Story highlights
15,000 people are killed trying to cross train tracks every year
A safety panel said almost half of the deaths were in Mumbai
It said 'no civilized society can accept such massacre'
It blamed outdated technology and lack of infrastructure
Trains are as intrinsic to life for India’s billion-plus people as cars for Americans. Think, then, what it means that the Railway Ministry has been accused of ignoring “massacre” on the tracks.
About 15,000 people die each year simply trying to cross India’s mammoth network of railway lines, much of it left over from colonial days.
That according to a scathing new safety report that blames the government for a lack of safety on a railway system used by 20 million Indians each day.
Often, vast slums hug tracks and people live lives synchronized with the rhythms and noises of the trains roaring by. They walk the tracks every day as though it were their backyard.
The report by the safety panel, set up in September after a series of rail accidents, said many of the deaths resulted from outdated technology and a lack of infrastructure.
“Reluctance of Indian Railways to own these casualties, which do not fall under the purview of train accidents but are nevertheless accidents on account of trains can by no means be ignored,” said the report issued recently by the High Level Safety Review Committee.
“No civilized society can accept such massacre on their railway system,” it said.
The panel said 6,000 of the deaths occurred in Mumbai’s commuter system alone.
“We feel the grim situation on the Mumbai suburban system has to be tackled on a different war footing,” it said.
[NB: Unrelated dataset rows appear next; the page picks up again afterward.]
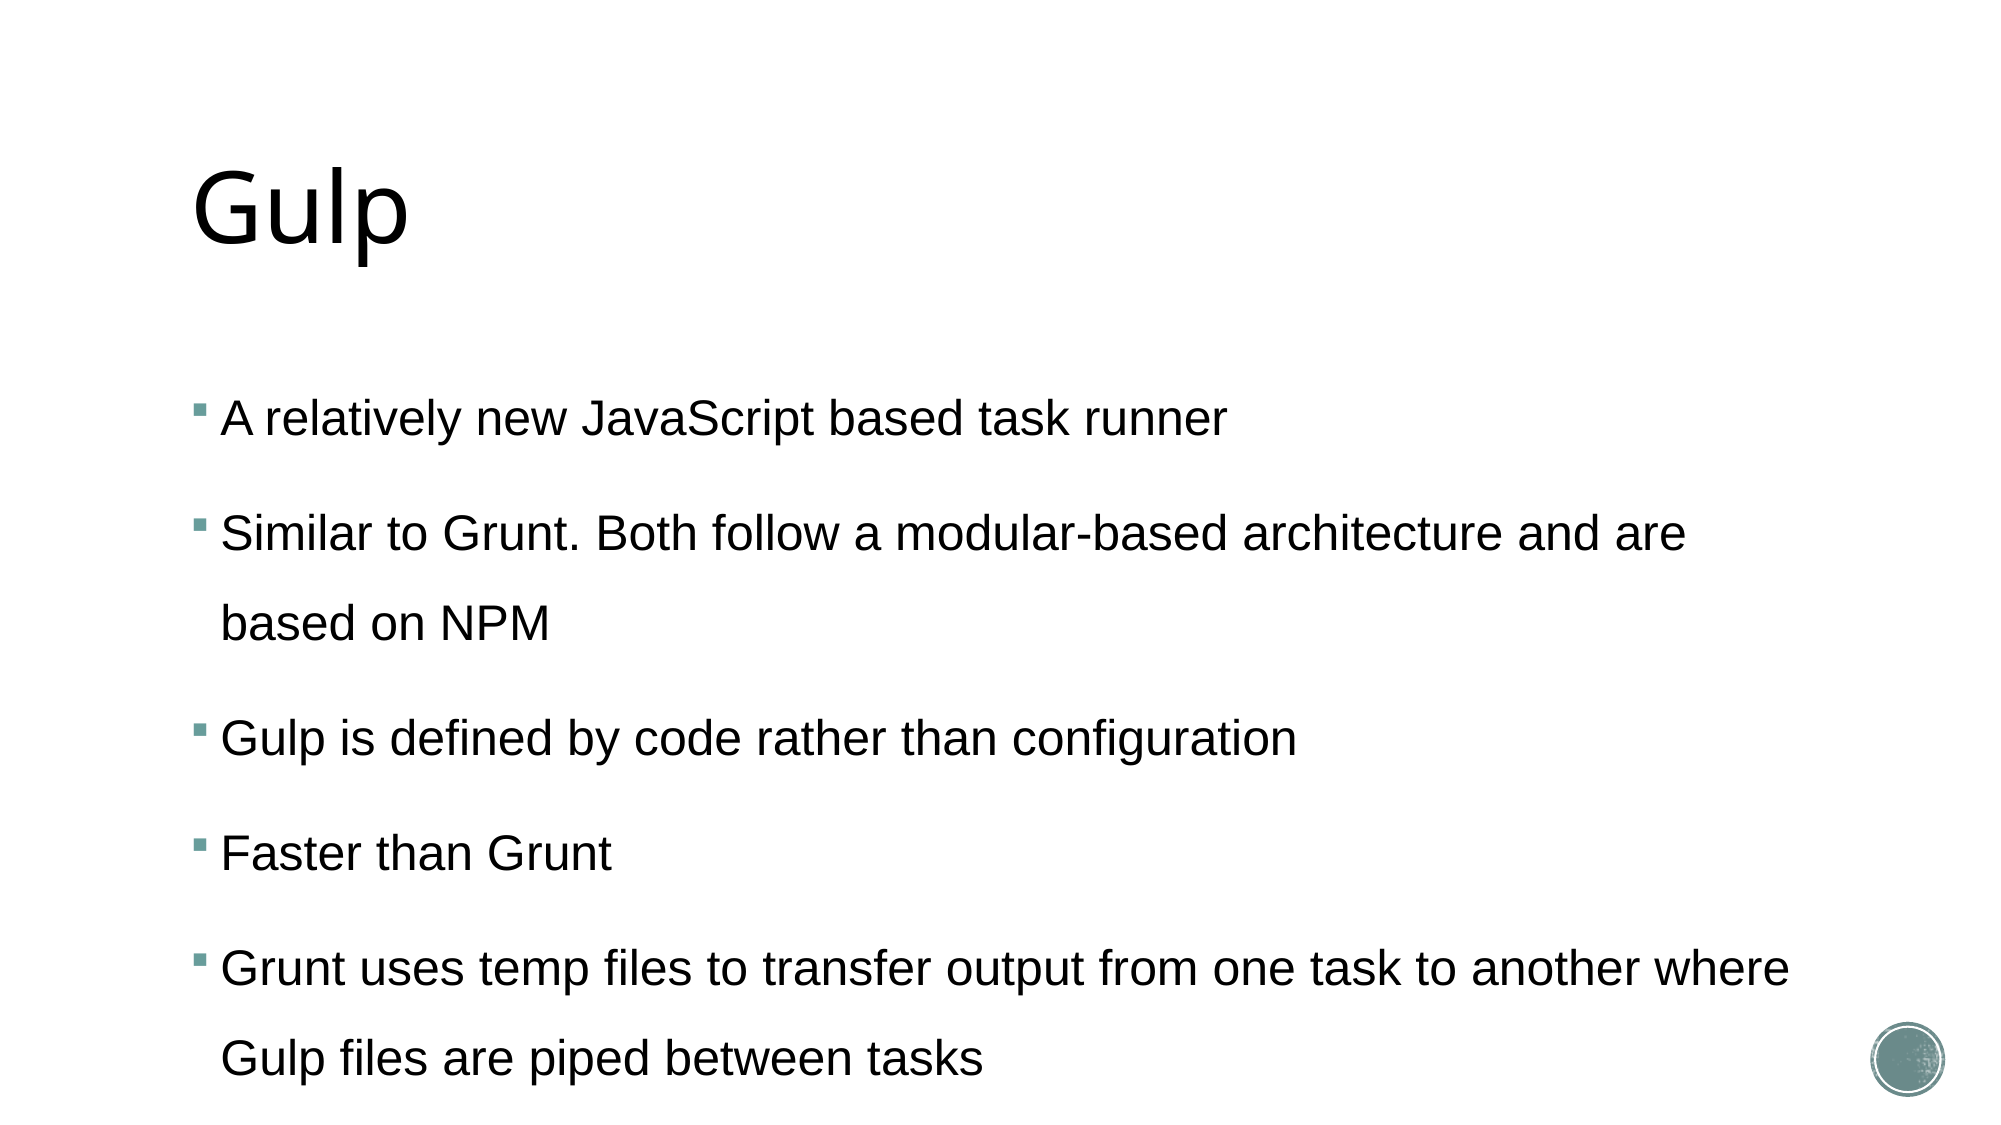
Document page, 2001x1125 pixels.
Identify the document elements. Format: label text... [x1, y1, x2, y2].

title Gulp [175, 79, 1826, 344]
list A relatively new JavaScript based task runner Similar to Grunt. Both follow a modular-based architecture and are based on NPM Gulp is defined by code rather than configuration Faster than Grunt Grunt uses temp files to transfer output from one task to another where Gulp files are piped between tasks [175, 348, 1826, 1013]
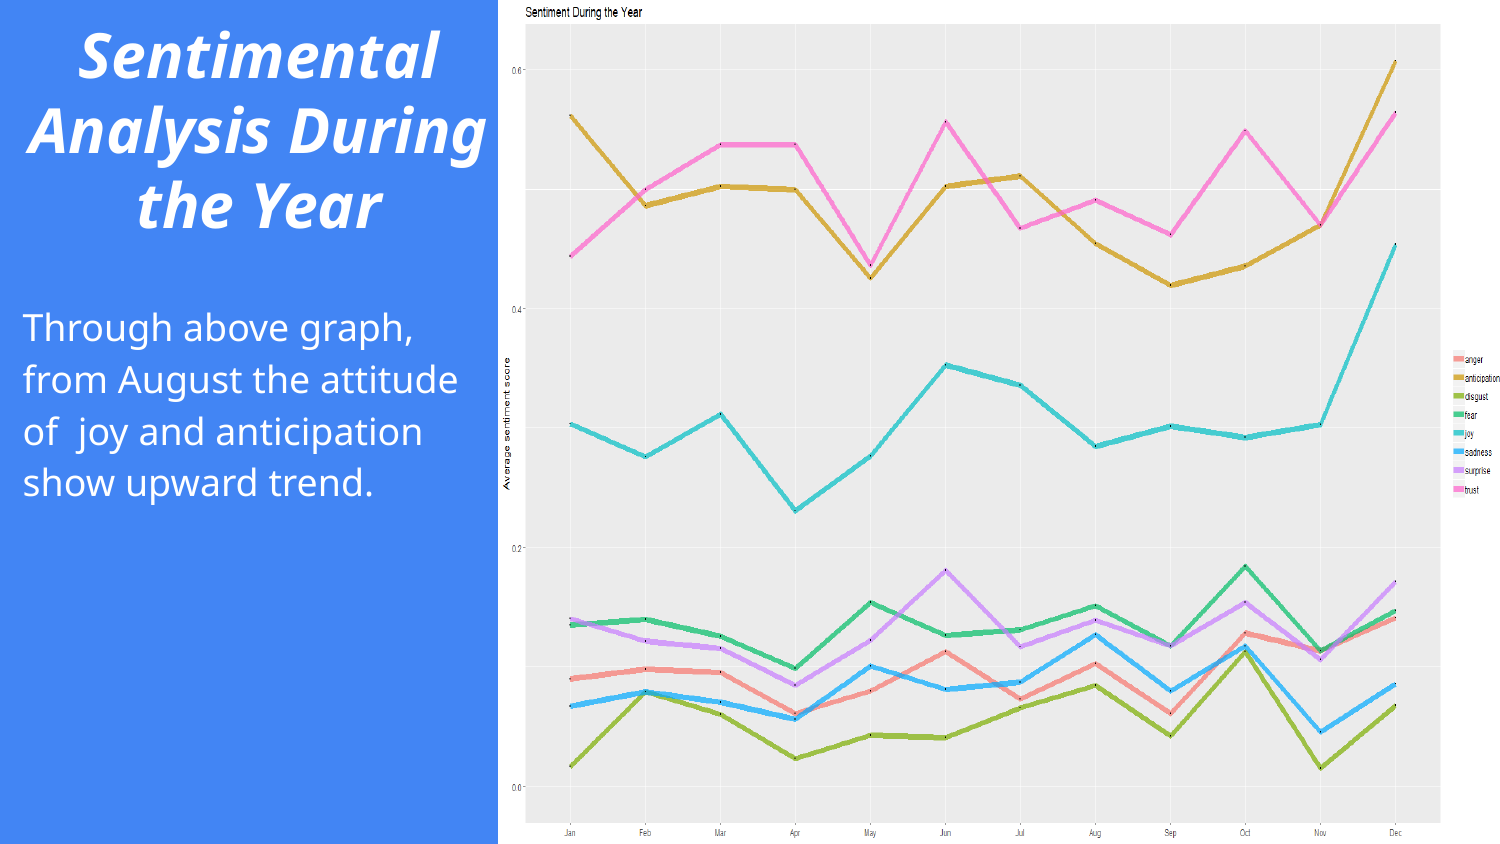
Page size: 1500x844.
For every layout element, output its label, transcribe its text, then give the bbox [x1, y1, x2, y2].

People are dying, it said, because of unmanned train crossings and a lack of barricades, fences and pedestrian bridges. Or the platforms are too narrow and stations lack facilities such as elevators for the disabled.
Another 1,000 people die because they fall off crammed compartments or in train collisions, the report said.
It said accidents of a minor nature and near misses were not included in the data.
The report made a host of safety improvements and recommended a budget of about $20 billion over the next five years to implement changes.
“The demands on the system are rapidly growing without commensurate investments for upgradation of technology and modernization consistent with modern times,” the report said.